Dear Hair,
It feels like forever ago that i got those words"you have cancer". My first thought was "will i lose my hair?". My second thought was, "will I lose my breast?" I didnt know which was worse. Both signify, me,woman, everything that is seen by people. The first thing I see when I look in the mirror. After choosing lumpectomy over mastectomy. I skated past the breast issue. then the dr. told me i could take an oral med that would not have hair loss, i just needed to do it for 5 years. Cool no hair loss. I can do this! Well that drug failed in the first 2 weeks. I was in the low 5% of side effects, that means the worst side effects that should not happen and only 5 % of women experienced during trial, I had them. The dr. said dont worry there are others. so on to drug number 2, that lasted 1 week(barely) again my grade was an F, I was the 1-5%. So we tried Tamoxafen. People rarely have harsh side effects. Its the gold standard of hormone receptor positive cancer. It worked great the first few weeks , no side effects at all, nothing. I really felt great.I felt i was on the right path and we had finally reached success. My second refill went by and it was about the 6th week of treatment when I noticed the hair breaking off and hot flashes and chills were constant. I thought "its ok the side effects will better with time". but they worsened , I couldnt sleep I was waking up drenched and with chills. I tried to not complain,it will improve. Then I couldnt sleep, I needed a fan for the hot flashes at night and then the chills would get so bad it hurt. then my kids noticed a bald spot on the back of my head. I was in the 1-5% again. Never an over achiever , disappointed and feeling a failure the dr. halted the tamoxifen.

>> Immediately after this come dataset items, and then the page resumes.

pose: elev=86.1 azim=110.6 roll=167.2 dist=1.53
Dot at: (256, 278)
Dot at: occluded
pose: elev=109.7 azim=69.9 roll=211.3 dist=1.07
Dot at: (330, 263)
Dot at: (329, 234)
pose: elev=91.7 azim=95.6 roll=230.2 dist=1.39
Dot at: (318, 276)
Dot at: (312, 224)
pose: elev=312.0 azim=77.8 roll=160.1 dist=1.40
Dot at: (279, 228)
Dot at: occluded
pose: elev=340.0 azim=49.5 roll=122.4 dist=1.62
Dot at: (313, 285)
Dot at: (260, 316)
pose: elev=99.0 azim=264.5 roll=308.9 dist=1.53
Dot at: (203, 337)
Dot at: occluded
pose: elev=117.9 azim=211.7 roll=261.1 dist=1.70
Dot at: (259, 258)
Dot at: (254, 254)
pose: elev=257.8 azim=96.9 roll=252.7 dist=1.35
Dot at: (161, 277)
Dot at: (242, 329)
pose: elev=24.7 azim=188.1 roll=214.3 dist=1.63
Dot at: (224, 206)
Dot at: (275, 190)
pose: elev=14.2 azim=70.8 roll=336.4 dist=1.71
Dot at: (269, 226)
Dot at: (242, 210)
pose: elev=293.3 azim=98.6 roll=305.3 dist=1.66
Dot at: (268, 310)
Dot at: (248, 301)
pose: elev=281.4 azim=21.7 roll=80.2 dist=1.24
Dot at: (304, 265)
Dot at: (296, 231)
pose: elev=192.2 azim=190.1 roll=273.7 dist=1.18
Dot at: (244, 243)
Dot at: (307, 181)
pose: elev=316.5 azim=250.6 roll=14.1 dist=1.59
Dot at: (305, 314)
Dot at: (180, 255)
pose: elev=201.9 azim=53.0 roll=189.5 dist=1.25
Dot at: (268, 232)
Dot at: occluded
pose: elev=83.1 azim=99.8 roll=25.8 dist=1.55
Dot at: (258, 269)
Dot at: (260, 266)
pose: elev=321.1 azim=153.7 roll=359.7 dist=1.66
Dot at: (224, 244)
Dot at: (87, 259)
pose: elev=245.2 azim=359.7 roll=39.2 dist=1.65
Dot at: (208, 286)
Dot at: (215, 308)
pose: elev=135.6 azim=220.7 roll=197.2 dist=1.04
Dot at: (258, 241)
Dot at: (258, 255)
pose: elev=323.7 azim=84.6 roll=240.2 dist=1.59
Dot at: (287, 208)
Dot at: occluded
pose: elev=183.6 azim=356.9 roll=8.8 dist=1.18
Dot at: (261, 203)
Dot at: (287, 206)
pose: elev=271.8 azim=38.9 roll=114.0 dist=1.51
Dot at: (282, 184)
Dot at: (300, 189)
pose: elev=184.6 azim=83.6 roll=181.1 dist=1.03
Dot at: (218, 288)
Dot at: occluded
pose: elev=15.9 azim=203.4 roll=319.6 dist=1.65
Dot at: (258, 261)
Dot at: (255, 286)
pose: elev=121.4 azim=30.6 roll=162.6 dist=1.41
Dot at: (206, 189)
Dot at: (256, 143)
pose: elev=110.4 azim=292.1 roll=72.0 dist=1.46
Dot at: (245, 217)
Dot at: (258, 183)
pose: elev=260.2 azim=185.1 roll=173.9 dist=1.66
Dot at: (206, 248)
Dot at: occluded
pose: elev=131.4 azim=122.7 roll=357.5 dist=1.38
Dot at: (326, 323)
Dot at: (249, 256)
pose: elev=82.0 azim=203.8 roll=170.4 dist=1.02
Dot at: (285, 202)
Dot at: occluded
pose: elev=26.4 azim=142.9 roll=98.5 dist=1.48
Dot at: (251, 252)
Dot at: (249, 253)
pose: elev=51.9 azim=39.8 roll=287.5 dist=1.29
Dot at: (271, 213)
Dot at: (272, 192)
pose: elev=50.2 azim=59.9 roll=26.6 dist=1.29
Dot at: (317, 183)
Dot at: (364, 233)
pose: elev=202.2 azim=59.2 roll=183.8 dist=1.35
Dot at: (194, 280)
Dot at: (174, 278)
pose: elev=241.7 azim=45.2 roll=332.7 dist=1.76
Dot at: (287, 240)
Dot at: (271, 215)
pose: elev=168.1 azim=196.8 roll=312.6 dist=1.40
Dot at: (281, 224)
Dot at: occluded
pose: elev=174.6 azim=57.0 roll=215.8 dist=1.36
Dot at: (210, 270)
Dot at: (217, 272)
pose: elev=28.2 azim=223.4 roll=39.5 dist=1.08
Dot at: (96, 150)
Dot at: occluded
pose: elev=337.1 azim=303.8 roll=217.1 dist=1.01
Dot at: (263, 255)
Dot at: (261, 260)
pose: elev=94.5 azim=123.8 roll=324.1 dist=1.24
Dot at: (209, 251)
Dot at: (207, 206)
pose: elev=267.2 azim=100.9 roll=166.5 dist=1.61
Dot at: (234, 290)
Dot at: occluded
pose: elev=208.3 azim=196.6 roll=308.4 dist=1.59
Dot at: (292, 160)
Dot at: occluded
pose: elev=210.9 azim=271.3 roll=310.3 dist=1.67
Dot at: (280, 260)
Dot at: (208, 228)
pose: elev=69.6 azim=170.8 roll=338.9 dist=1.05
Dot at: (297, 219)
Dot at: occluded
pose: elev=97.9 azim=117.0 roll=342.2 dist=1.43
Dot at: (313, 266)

So here we are. I saw my Oncologist 2 days ago a month off tamoxifen. There are no more drugs to try. Chemo is my option, or take a chance, flip a coin. I cant do that, im in the 1-5%. I know in my heart if the cancer is not gone and still floating around in there, its coming back. People depend on me. I need to be there for my children and my husband. I just cant take that chance,Luck is not on my side. The dr. said "If you were my wife this is what i would want you to do." Thats all i needed to hear.
So my dear hair, long and somewhat blonde (with gray roots). I have to say good-bye to you. I have heard the stories from my mother how I was nearly five before you decided to sprout. Pure as the driven snow and the same color. You darkened with age but always blonde, and thick. By my twenties I could sit on you. I rememer the day I sat in the salon my very first true hair cut as an adult. You hung down over the chair so long I had to stand for the girl to cut. I loved you so much I cried but long hair was no longer the style. I went to my shoulders and in the late 80's I actually tried the bob. It was not me and soon you were long again. Even when you were trying to get a little gray I colored you my natural blonde. I tried coloring you red once, I really liked it but my mom is red and as much as I liked the red I loved you blonde. Of my five beautiful children 4 were born with your color. My brother is a toe head to.



Oh, Laura... this is a beautiful tribute. You're breaking my heart. Your beautiful hair... But it WILL come back. It's part of you, now and forever. For sure, it'll come back different. It's as if, after all these years, it's saying, "OK, it's been fun, let's try something else." If it was straight - probably curly. Curly before? Now straight. Maybe a new color. Probably not as thick. Just... different. But still your hair, that you've loved. That your family has loved. All a part of the new and beautiful you that'll appear after chemo.
I hope your treatment goes well; you're right, you want to be around for awhile. And if it means trading in your old hair for a new model? So be it. Time heals. In the meantime, you might find it useful to cut your hair a bit shorter, then a bit shorter, then a bit shorter. When it starts to fall out in clumps, then shave it off; that's my advice. Also, when you're bald, have pictures taken; you'll find your bare head is quite striking looking, and lovely in a pure and simple way. And you'll (hopefully!) never see yourself this way again, so it's something to remember.
Best of luck Laura - we're with you. PJH
thank you.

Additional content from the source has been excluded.